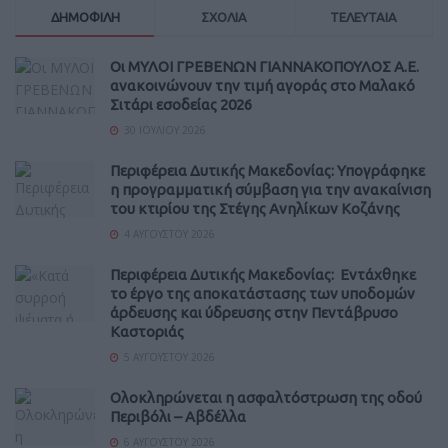
ΔΗΜΟΦΙΛΗ
ΣΧΟΛΙΑ
ΤΕΛΕΥΤΑΙΑ
Οι ΜΥΛΟΙ ΓΡΕΒΕΝΩΝ ΓΙΑΝΝΑΚΟΠΟΥΛΟΣ Α.Ε.
ανακοινώνουν την τιμή αγοράς στο Μαλακό
Σιτάρι εσοδείας 2026
30 ΙΟΥΛΊΟΥ 2026
Περιφέρεια Δυτικής Μακεδονίας: Υπογράφηκε
η προγραμματική σύμβαση για την ανακαίνιση
του κτιρίου της Στέγης Ανηλίκων Κοζάνης
4 ΑΥΓΟΎΣΤΟΥ 2026
Περιφέρεια Δυτικής Μακεδονίας: Εντάχθηκε
το έργο της αποκατάστασης των υποδομών
άρδευσης και ύδρευσης στην Πεντάβρυσο
Καστοριάς
5 ΑΥΓΟΎΣΤΟΥ 2026
Ολοκληρώνεται η ασφαλτόστρωση της οδού
Περιβόλι – Αβδέλλα
6 ΑΥΓΟΎΣΤΟΥ 2026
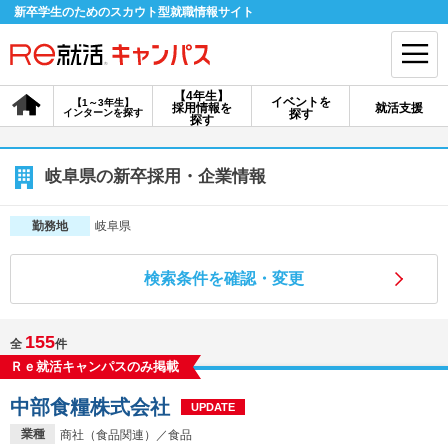
新卒学生のためのスカウト型就職情報サイト
【4年生】
イベントを
【1～3年生】
採用情報を
就活支援
インターンを探す
探す
会員登録
ログイン
探す
会員ID・パスワードを忘れた方はこちら
岐阜県の新卒採用・企業情報
探す
岐阜県
勤務地
検索条件を確認・変更
【4年生】
【4年生】
【1～3年生】
採用情報を探す
説明会を探す
インターンを探す
155
全
件
Ｒｅ就活キャンパスのみ掲載
イベントを探す
スカウト
お知らせ
中部食糧株式会社
UPDATE
就活ノウハウ・サポート
業種
商社（食品関連）／食品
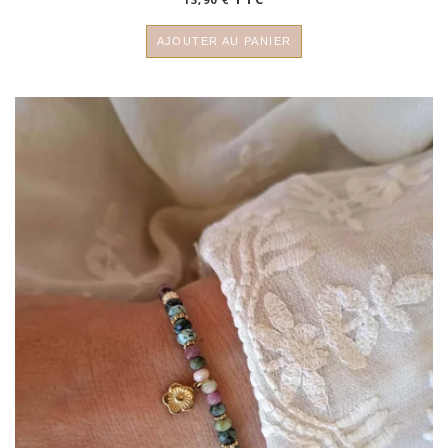
AJOUTER AU PANIER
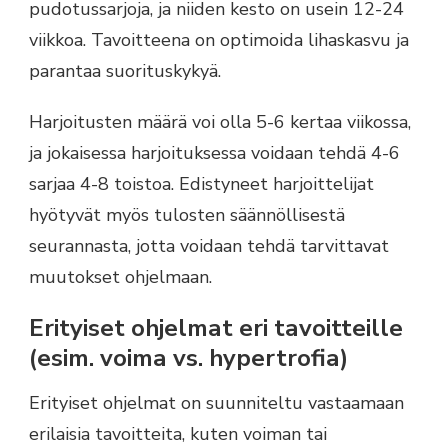
pudotussarjoja, ja niiden kesto on usein 12-24
viikkoa. Tavoitteena on optimoida lihaskasvu ja
parantaa suorituskykyä.
Harjoitusten määrä voi olla 5-6 kertaa viikossa,
ja jokaisessa harjoituksessa voidaan tehdä 4-6
sarjaa 4-8 toistoa. Edistyneet harjoittelijat
hyötyvät myös tulosten säännöllisestä
seurannasta, jotta voidaan tehdä tarvittavat
muutokset ohjelmaan.
Erityiset ohjelmat eri tavoitteille
(esim. voima vs. hypertrofia)
Erityiset ohjelmat on suunniteltu vastaamaan
erilaisia tavoitteita, kuten voiman tai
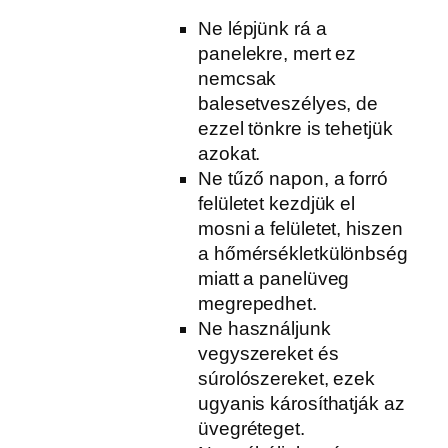
Ne lépjünk rá a
panelekre, mert ez
nemcsak
balesetveszélyes, de
ezzel tönkre is tehetjük
azokat.
Ne tűző napon, a forró
felületet kezdjük el
mosni a felületet, hiszen
a hőmérsékletkülönbség
miatt a panelüveg
megrepedhet.
Ne használjunk
vegyszereket és
súrolószereket, ezek
ugyanis károsíthatják az
üvegréteget.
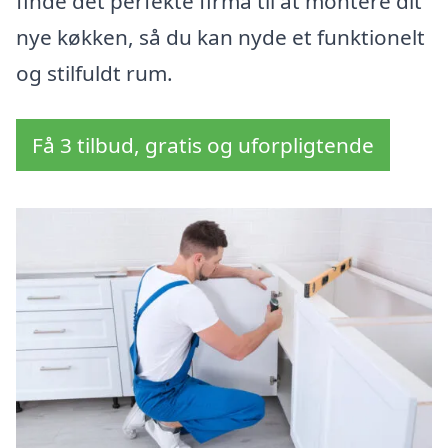
finde det perfekte firma til at montere dit
nye køkken, så du kan nyde et funktionelt
og stilfuldt rum.
Få 3 tilbud, gratis og uforpligtende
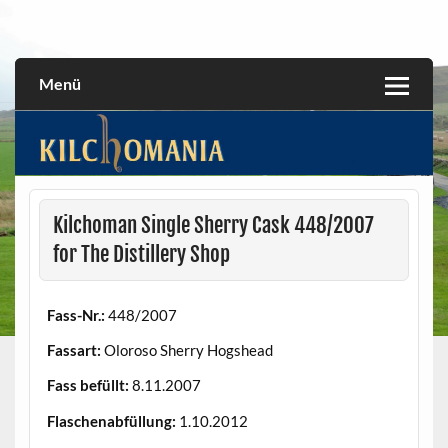
Skip
to
All about the Kilchoman distillery and its whiskies
kilchomania.com
content
Menü
Kilchoman Single Sherry Cask 448/2007
for The Distillery Shop
Fass-Nr.:
448/2007
Fassart:
Oloroso Sherry Hogshead
Fass befüllt:
8.11.2007
Flaschenabfüllung:
1.10.2012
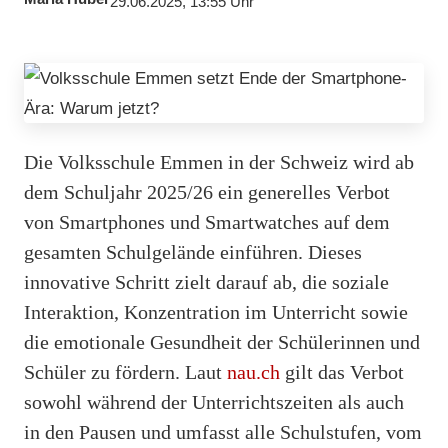
29.06.2025, 13:55 Uhr
Die Volksschule Emmen in der Schweiz wird ab
dem Schuljahr 2025/26 ein generelles Verbot
von Smartphones und Smartwatches auf dem
gesamten Schulgelände einführen. Dieses
innovative Schritt zielt darauf ab, die soziale
Interaktion, Konzentration im Unterricht sowie
die emotionale Gesundheit der Schülerinnen und
Schüler zu fördern. Laut
nau.ch
gilt das Verbot
sowohl während der Unterrichtszeiten als auch
in den Pausen und umfasst alle Schulstufen, vom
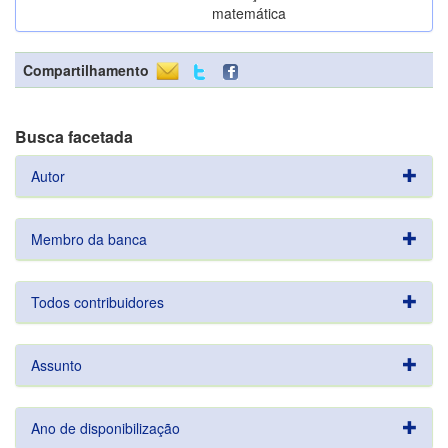
matemática
Compartilhamento
Busca facetada
Autor
Membro da banca
Todos contribuidores
Assunto
Ano de disponibilização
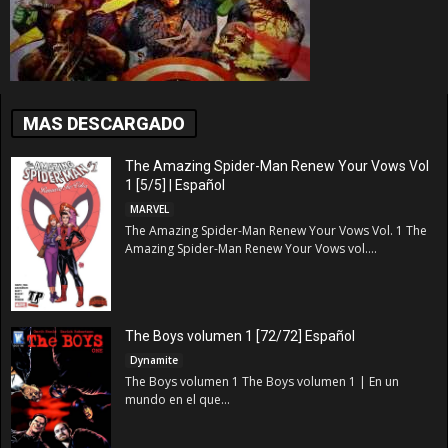
MAS DESCARGADO
The Amazing Spider-Man Renew Your Vows Vol
1 [5/5] | Español
MARVEL
The Amazing Spider-Man Renew Your Vows Vol. 1 The
Amazing Spider-Man Renew Your Vows vol....
The Boys volumen 1 [72/72] Español
Dynamite
The Boys volumen 1 The Boys volumen 1 | En un
mundo en el que...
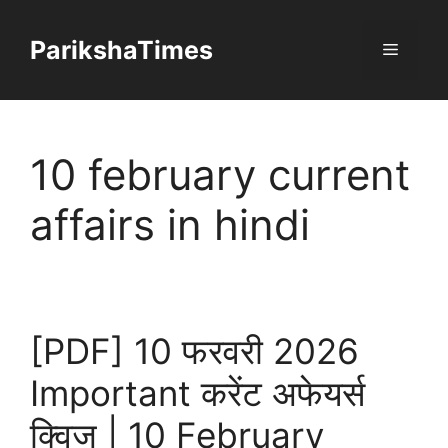
Skip
to
ParikshaTimes
Menu
content
10 february current
affairs in hindi
[PDF] 10 फरवरी 2026
Important करेंट अफेयर्स
क्विज | 10 February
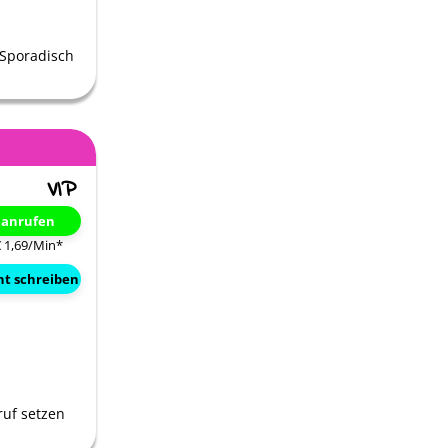
n.Sporadisch
t anrufen
€ 1,69/Min
*
ht schreiben
ruf setzen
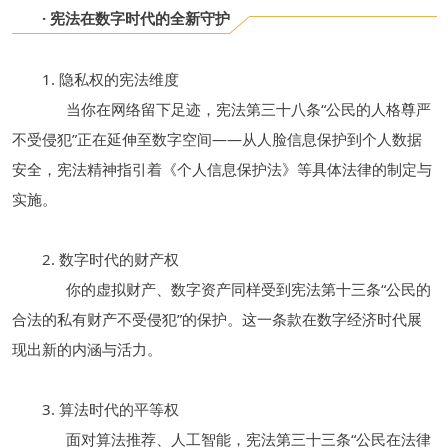
· 宪法在数字时代的全新守护
1. 隐私权的宪法维度
当你在网络留下足迹，宪法第三十八条“公民的人格尊严
不受侵犯”正在延伸至数字空间——从人脸信息保护到个人数据
安全，宪法精神指引着《个人信息保护法》等具体法律的制定与
实施。
2. 数字时代的财产权
你的虚拟财产、数字资产同样受到宪法第十三条“公民的
合法的私有财产不受侵犯”的保护。这一条款在数字经济时代展
现出新的内涵与活力。
3. 算法时代的平等权
面对算法推荐、人工智能，宪法第三十三条“公民在法律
+ + + + +
■ What you are asked to do:
In the entries above, find the line with "ugyanis károsíthatják az" and the line with "dem Schuljahr 2025/26 ein generelles Verbot". Return exactly those lines and all the ones between them, pictures excluded.

■ Response to this exercise:
ugyanis károsíthatják az
üvegréteget.
finde det perfekte firma til at montere dit
nye køkken, så du kan nyde et funktionelt
og stilfuldt rum.
Få 3 tilbud, gratis og uforpligtende
Skip
to
All about the Kilchoman distillery and its whiskies
kilchomania.com
content
Menü
Kilchoman Single Sherry Cask 448/2007
for The Distillery Shop
Fass-Nr.:
448/2007
Fassart:
Oloroso Sherry Hogshead
Fass befüllt:
8.11.2007
Flaschenabfüllung:
1.10.2012
29.06.2025, 13:55 Uhr
Die Volksschule Emmen in der Schweiz wird ab
dem Schuljahr 2025/26 ein generelles Verbot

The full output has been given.